Written task:
Here are some records; copy every line that holds the word "родителей".

══════════

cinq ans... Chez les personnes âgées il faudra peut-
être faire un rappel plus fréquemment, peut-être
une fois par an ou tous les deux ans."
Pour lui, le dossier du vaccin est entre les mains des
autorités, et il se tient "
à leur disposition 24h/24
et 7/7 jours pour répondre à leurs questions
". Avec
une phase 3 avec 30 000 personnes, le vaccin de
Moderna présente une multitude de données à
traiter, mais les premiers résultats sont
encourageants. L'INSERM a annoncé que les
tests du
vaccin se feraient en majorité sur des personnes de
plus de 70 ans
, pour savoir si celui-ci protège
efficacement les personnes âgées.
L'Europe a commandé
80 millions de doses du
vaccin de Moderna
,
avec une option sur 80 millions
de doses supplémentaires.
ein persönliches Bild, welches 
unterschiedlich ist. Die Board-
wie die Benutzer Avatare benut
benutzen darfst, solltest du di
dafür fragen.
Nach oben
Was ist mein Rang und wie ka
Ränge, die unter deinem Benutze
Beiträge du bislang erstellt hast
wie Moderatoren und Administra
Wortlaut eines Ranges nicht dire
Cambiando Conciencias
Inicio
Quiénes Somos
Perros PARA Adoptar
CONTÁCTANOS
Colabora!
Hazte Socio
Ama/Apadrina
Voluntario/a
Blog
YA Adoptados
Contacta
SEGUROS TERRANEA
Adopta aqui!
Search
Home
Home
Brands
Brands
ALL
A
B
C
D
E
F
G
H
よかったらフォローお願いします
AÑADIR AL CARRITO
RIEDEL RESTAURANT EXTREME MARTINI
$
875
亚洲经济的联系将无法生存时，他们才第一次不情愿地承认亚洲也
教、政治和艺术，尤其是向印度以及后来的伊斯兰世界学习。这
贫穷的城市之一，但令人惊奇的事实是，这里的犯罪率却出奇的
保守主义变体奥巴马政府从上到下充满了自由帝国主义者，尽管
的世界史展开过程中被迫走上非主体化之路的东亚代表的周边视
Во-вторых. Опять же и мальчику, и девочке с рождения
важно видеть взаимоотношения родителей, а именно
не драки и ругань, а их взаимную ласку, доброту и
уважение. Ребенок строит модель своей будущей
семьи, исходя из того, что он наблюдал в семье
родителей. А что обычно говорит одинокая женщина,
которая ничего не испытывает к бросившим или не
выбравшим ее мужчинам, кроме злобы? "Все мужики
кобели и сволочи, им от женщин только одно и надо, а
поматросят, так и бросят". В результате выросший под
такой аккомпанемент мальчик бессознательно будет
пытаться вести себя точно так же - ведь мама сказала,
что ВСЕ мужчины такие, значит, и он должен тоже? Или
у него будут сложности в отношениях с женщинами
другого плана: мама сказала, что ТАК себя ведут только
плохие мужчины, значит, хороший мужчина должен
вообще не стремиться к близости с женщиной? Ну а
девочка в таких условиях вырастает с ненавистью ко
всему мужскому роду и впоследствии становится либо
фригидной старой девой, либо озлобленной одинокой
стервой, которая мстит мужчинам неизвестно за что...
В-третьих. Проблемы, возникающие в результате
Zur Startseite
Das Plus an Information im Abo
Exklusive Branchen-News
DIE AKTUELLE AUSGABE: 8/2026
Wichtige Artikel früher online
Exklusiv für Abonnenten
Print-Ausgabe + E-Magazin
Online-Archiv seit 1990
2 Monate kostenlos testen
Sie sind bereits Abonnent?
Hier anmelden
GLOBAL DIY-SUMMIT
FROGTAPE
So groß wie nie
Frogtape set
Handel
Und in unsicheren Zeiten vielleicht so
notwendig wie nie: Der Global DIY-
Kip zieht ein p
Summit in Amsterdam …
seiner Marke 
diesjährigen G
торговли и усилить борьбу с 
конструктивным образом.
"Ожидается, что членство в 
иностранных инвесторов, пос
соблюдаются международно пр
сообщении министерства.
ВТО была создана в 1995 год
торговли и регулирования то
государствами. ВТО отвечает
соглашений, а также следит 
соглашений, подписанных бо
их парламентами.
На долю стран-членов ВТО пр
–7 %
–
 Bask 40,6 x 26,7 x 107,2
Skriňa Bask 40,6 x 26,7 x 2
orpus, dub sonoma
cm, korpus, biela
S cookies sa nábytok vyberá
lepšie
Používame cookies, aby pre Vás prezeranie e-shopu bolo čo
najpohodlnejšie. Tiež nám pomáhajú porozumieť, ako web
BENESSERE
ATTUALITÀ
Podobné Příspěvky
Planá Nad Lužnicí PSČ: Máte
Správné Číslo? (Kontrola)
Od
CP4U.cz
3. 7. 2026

══════════

Worked solution:
важно видеть взаимоотношения родителей, а именно
родителей. А что обычно говорит одинокая женщина,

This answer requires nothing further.